Poor farmers can obtain significant economic gains and other benefits by implementing modified farming practices aimed at boosting their ability to cope with disasters and natural shocks, according to a new FAO study released.
Many of the “disaster resistant” farming innovations – assessed by FAO through multi-year trials on over 900 farms in 10 different countries – are within easy reach of poor farmers and do not require substantial investment. What is more, these innovations did not merely act as a buffer against disaster damages – in most cases, they significantly improved farm yields and financial gains even in the absence of any natural disasters.
Examples include a range of low cost options for disaster risk reduction that range from nature-based solutions, such as planting mangrove to protect coastal areas from floods, to the use of flood resistant rice varieties, to shifting to the installation of rooftop water collection and irrigation systems.
“The study makes clear that in most cases, disaster risk reduction (DRR) efforts on the farm make good economic sense: that investing in DDR early can save many dollars that would otherwise be spent on post-disaster rehabilitation,” said Dominique Burgeon, Director of FAO Emergency and Resilience Division, in the foreword to the report. “Moreover, farm-level DRR good practices are often “no-regret” measures – meaning that they prove effective in providing added benefits even in the absence of hazards”.
FAO’s study is intended to guide farmers in making choices to manage risk as well as to inform policy-makers.
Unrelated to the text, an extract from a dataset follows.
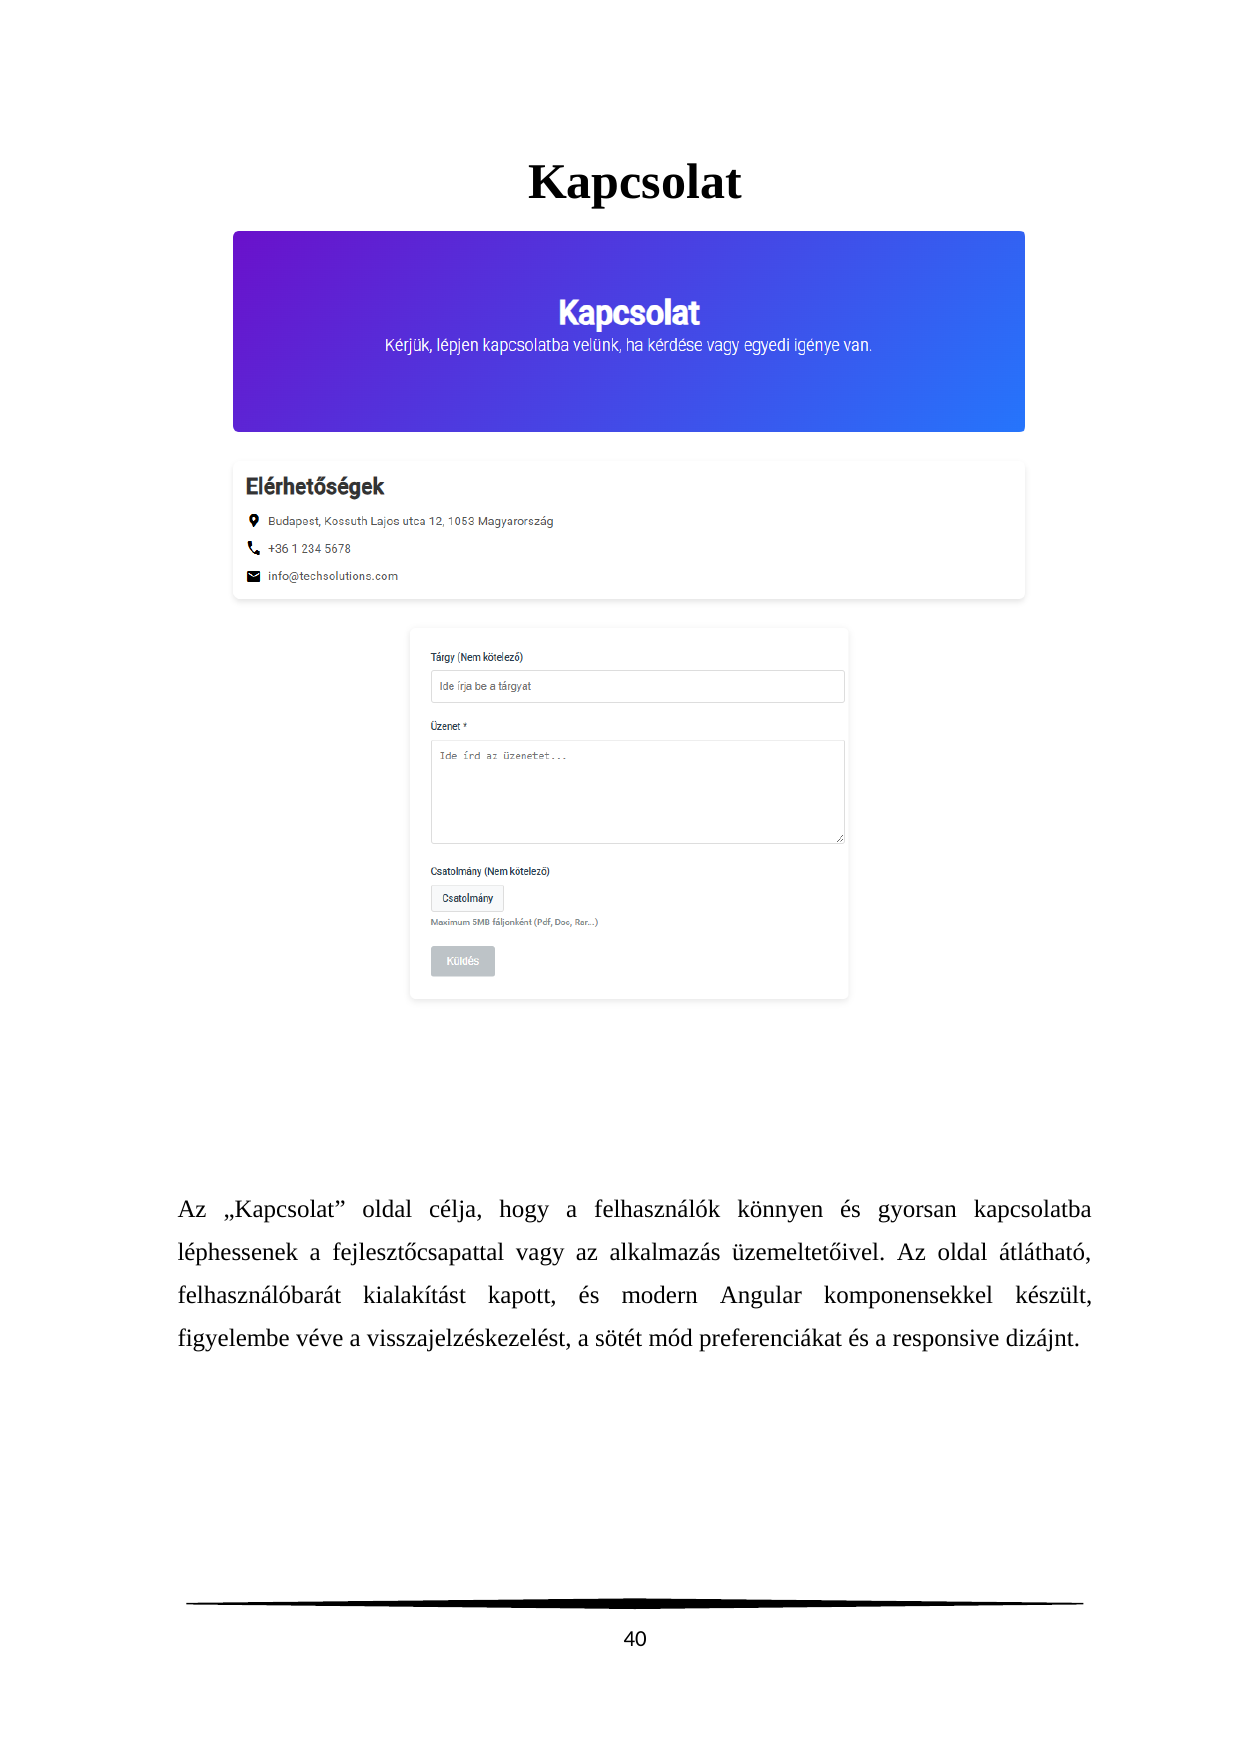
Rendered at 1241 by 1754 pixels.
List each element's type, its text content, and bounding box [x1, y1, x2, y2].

picture [223, 213, 1047, 1013]
subtitle Kapcsolat [177, 152, 1092, 209]
text Az „Kapcsolat” oldal célja, hogy a felhasználók könnyen és gyorsan kapcsolatba léphessenek a fejlesztőcsapattal vagy az alkalmazás üzemeltetőivel. Az oldal átlátható, felhasználóbarát kialakítást kapott, és modern Angular komponensekkel készült, figyelembe véve a visszajelzéskezelést, a sötét mód preferenciákat és a responsive dizájnt. [177, 376, 1092, 1352]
In particular, the study reveals that the good practices assessed have considerable potential to reduce the damages wrought on developing world agriculture by smaller-scale, lower-intensity disasters. While capturing less attention than large-scale disasters, hazards like dry spells or cold spells recur more frequently and represent a constant and significant problem for the 2.5 billion people on the planet who rely on small-scale agriculture.
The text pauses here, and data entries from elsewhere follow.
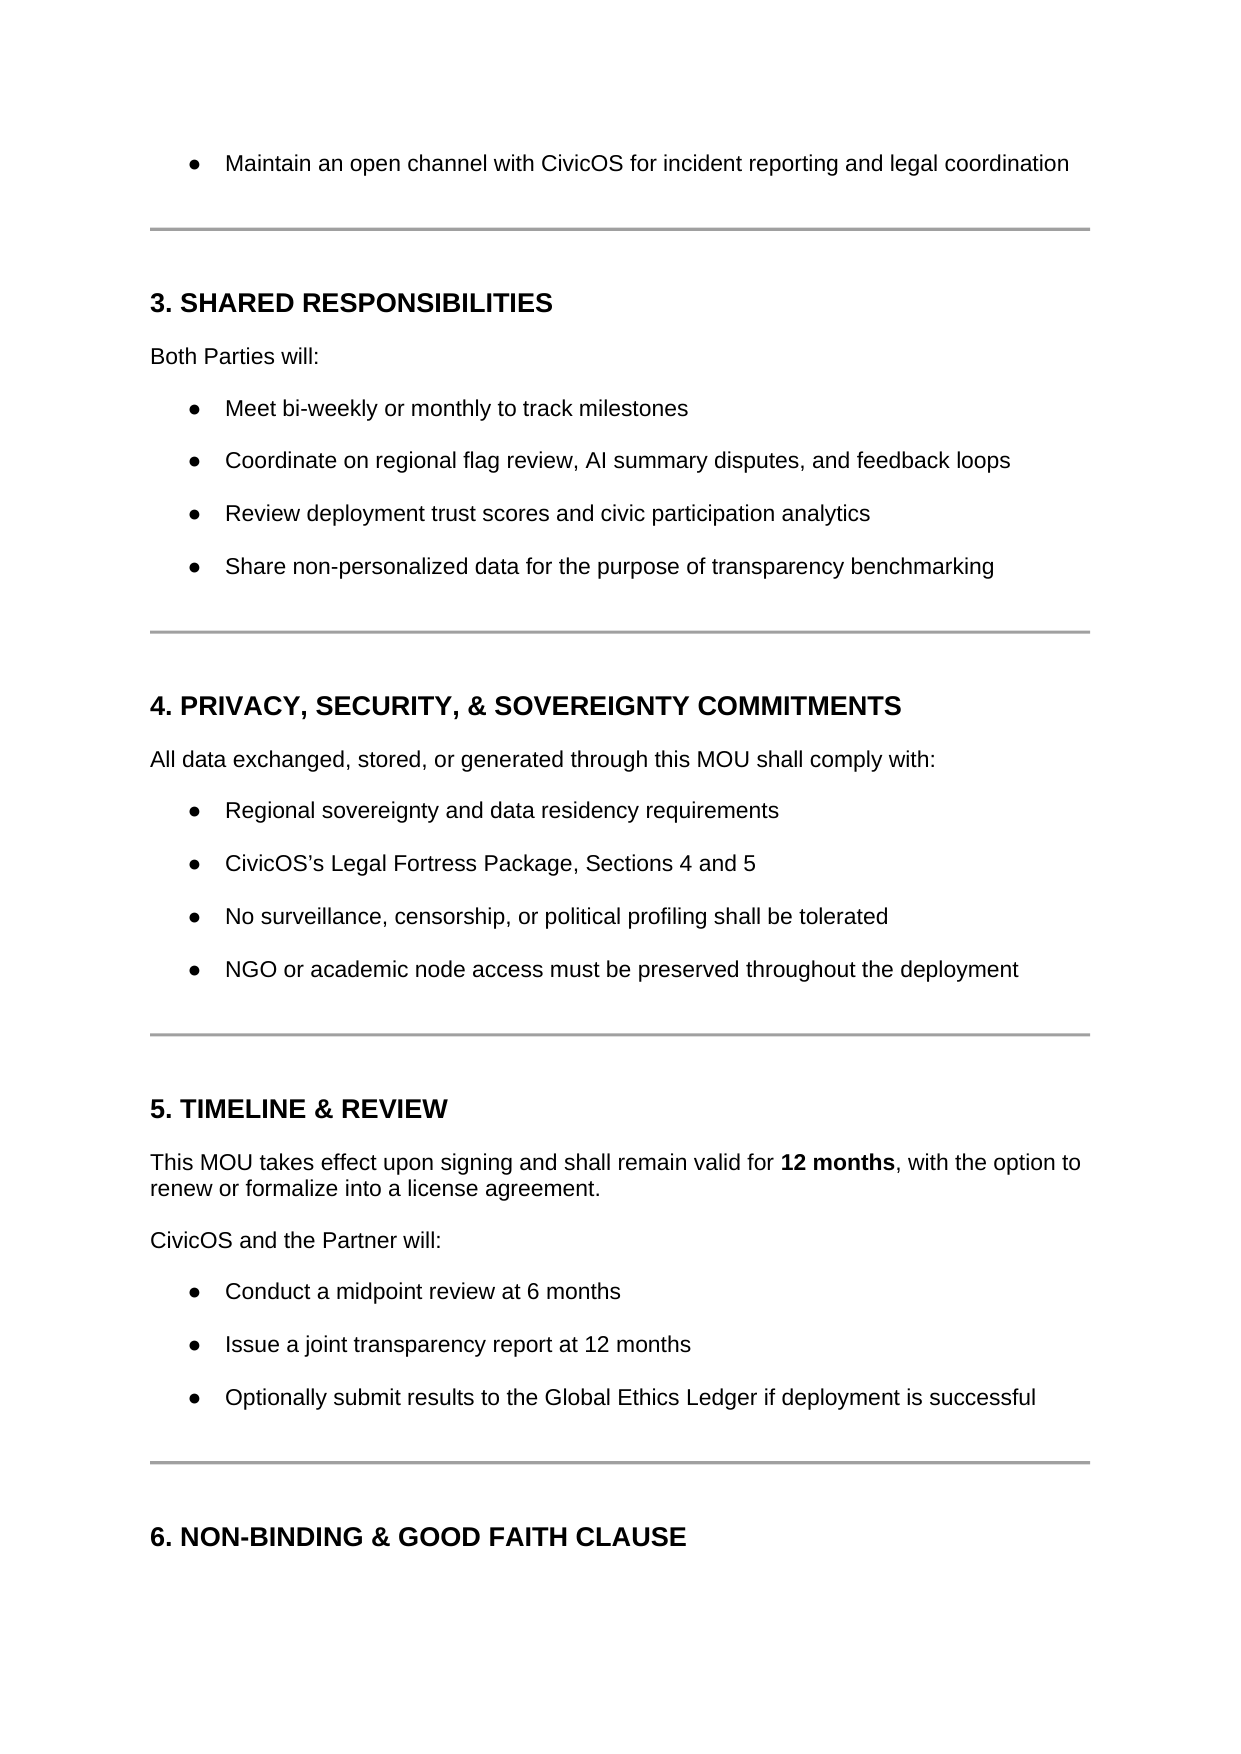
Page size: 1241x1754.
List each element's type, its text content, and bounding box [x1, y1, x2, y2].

list Maintain an open channel with CivicOS for incident reporting and legal coordination [187, 150, 1090, 203]
text All data exchanged, stored, or generated through this MOU shall comply with: [150, 746, 1090, 772]
list Meet bi-weekly or monthly to track milestones [187, 395, 1090, 447]
list Coordinate on regional flag review, AI summary disputes, and feedback loops [187, 447, 1090, 500]
subtitle 3. SHARED RESPONSIBILITIES [150, 287, 1090, 318]
list NGO or academic node access must be preserved throughout the deployment [187, 956, 1090, 1008]
list Share non-personalized data for the purpose of transparency benchmarking [187, 553, 1090, 606]
list No surveillance, censorship, or political profiling shall be tolerated [187, 903, 1090, 956]
subtitle 6. NON-BINDING & GOOD FAITH CLAUSE [150, 1521, 1090, 1552]
list Issue a joint transparency report at 12 months [187, 1331, 1090, 1383]
list Conduct a midpoint review at 6 months [187, 1278, 1090, 1331]
text CivicOS and the Partner will: [150, 1227, 1090, 1253]
subtitle 5. TIMELINE & REVIEW [150, 1093, 1090, 1124]
list Optionally submit results to the Global Ethics Ledger if deployment is successful [187, 1383, 1090, 1436]
list CivicOS’s Legal Fortress Package, Sections 4 and 5 [187, 850, 1090, 903]
text This MOU takes effect upon signing and shall remain valid for 12 months, with the option to renew or formalize into a license agreement. [150, 1149, 1090, 1202]
text Both Parties will: [150, 343, 1090, 370]
subtitle 4. PRIVACY, SECURITY, & SOVEREIGNTY COMMITMENTS [150, 690, 1090, 721]
list Review deployment trust scores and civic participation analytics [187, 500, 1090, 553]
list Regional sovereignty and data residency requirements [187, 797, 1090, 850]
Tangible benefits, affordable solutions
On average, the DRR practices analysed in the study generated benefits 2.2 times higher than practices previously used by farmers, the report said. Benefits included both increases in agricultural production as well as avoided hazard-associated risks.
The average benefit-cost ratio for DRR practices was 3.7 in hazard scenarios, meaning that for every dollar invested in DRR the farmer achieved $3.7 in terms of avoided loss or return. Under non-hazard conditions, this indicator rose even further- up to $4.5 returned.
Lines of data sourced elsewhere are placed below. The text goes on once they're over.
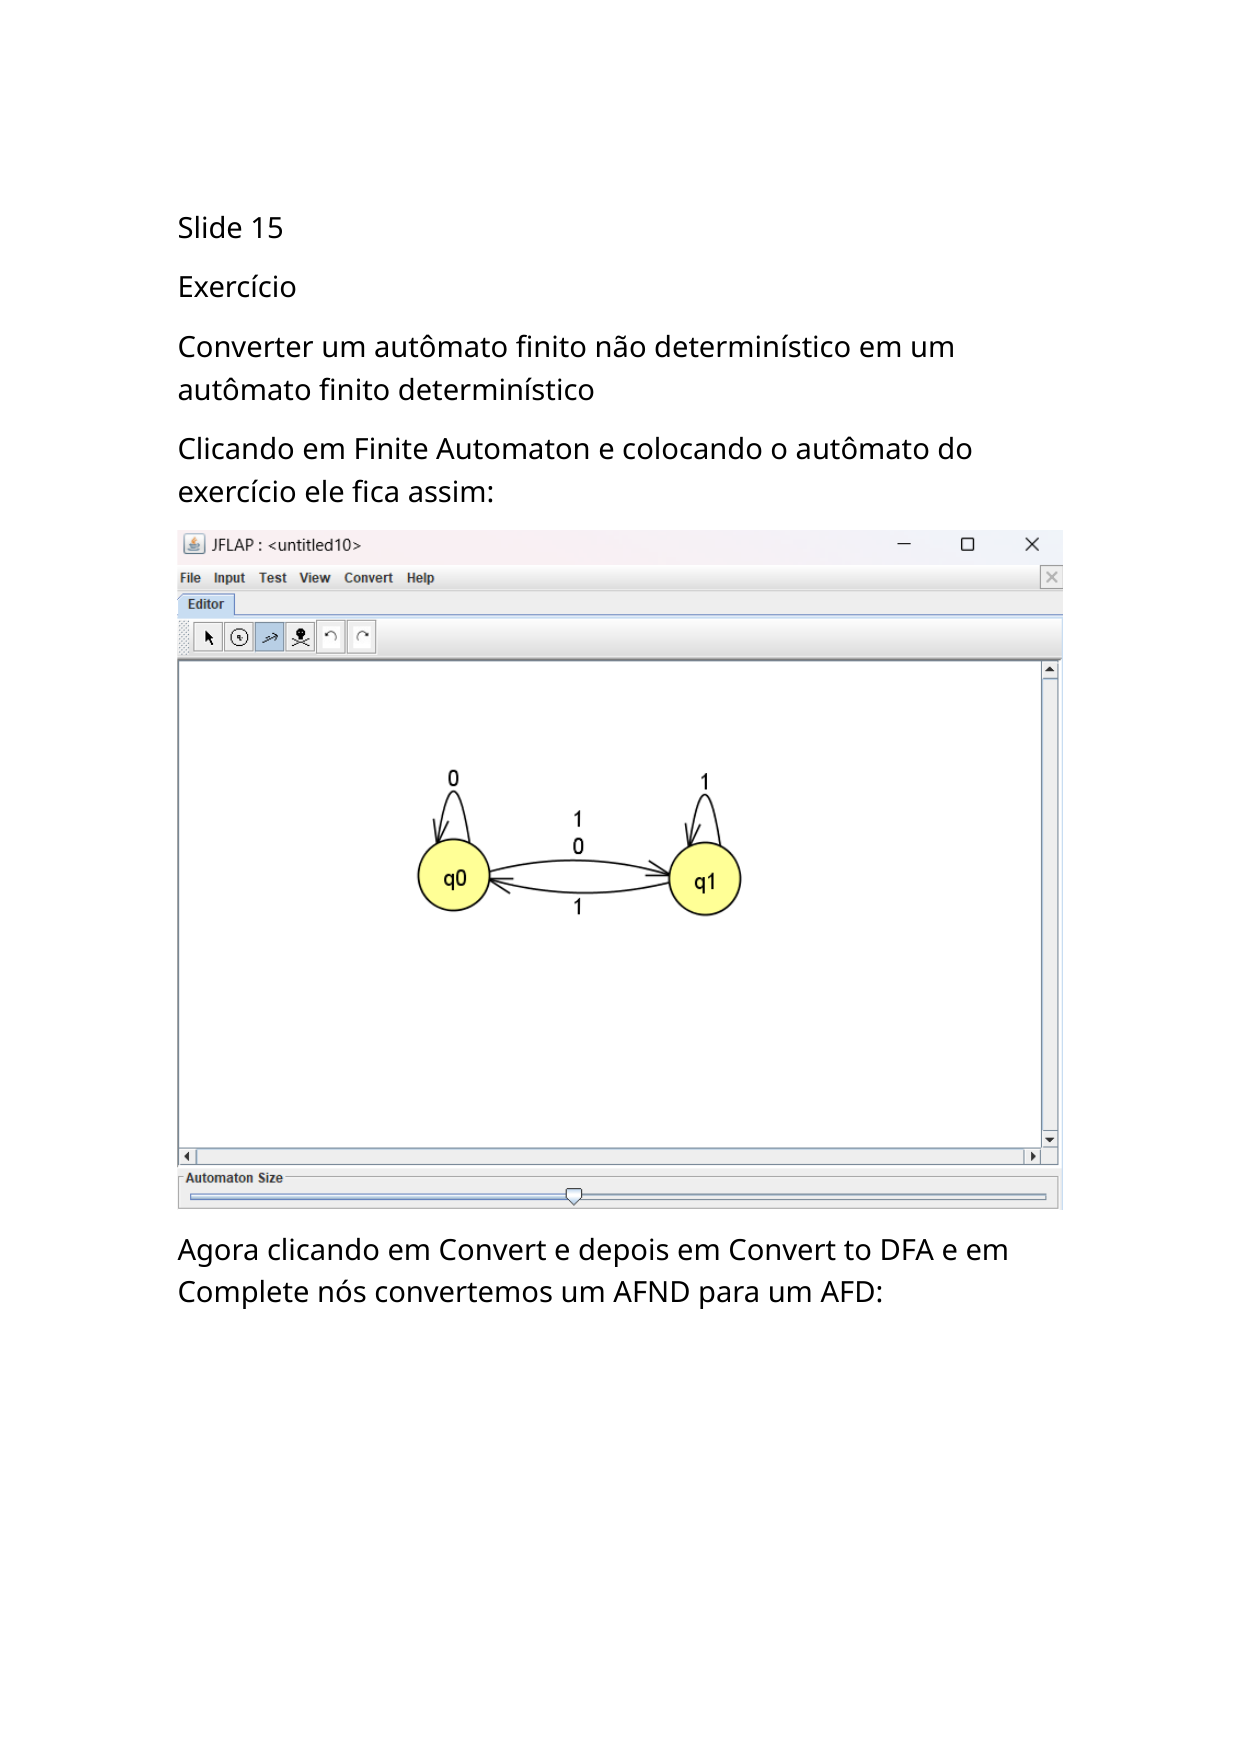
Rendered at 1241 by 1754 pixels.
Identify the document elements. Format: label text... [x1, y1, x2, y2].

text Clicando em Finite Automaton e colocando o autômato do exercício ele fica assim: [177, 428, 1063, 511]
picture [177, 530, 1063, 1210]
text Converter um autômato finito não determinístico em um autômato finito determinístico [177, 326, 1063, 408]
text Exercício [177, 267, 1063, 306]
text Agora clicando em Convert e depois em Convert to DFA e em Complete nós convertemos um AFND para um AFD: [177, 1229, 1063, 1311]
text Slide 15 [177, 207, 1063, 247]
Such practices can prevent economic losses at household level, with immediate and palpable benefits to the lives of billions of people, and can also deliver economic benefits at the regional and national levels, the report says.
Greater upfront investment in anticipatory disaster risk reduction measures represents a better use of resources than costly post-disaster spending on reconstruction and recovery, the report says, calling for DRR in agriculture to move beyond smaller-scale pilot projects to much wider implementation.
It indicates two main paths to do this. The first is through farmer-to-farmer replication – when farmers in a community or region begin to adopt new techniques after observing the benefits their neighbors gained when doing so. This often requires very little investment or institutional support. The second path is mainstreaming DRR through large-scale efforts in which government and private sector support will be required to promote uptake of good practices at scale.
Crucially, both pathways depend on good infrastructure, adequate investment and an enabling environment. Agricultural development policy, planning and extension work should treat disaster risk reduction as a priority, the report stressed.
“Disaster risk reduction at farm level: Multiple benefits, no regrets” was presented at a side event at the start of the UNISDR Global Platform on Disaster Risk Reduction (Geneva, 13-17 May 2019).
Another recent FAO analysis highlights the need to invest more in development interventions aimed at managing disaster risks and building up resilience in agricultural sectors. Only nine percent of overseas development assistance was found to have gone to risk reduction measures in agriculture and furthermore most of that investment happened after disasters had struck, as part of rehabilitation efforts.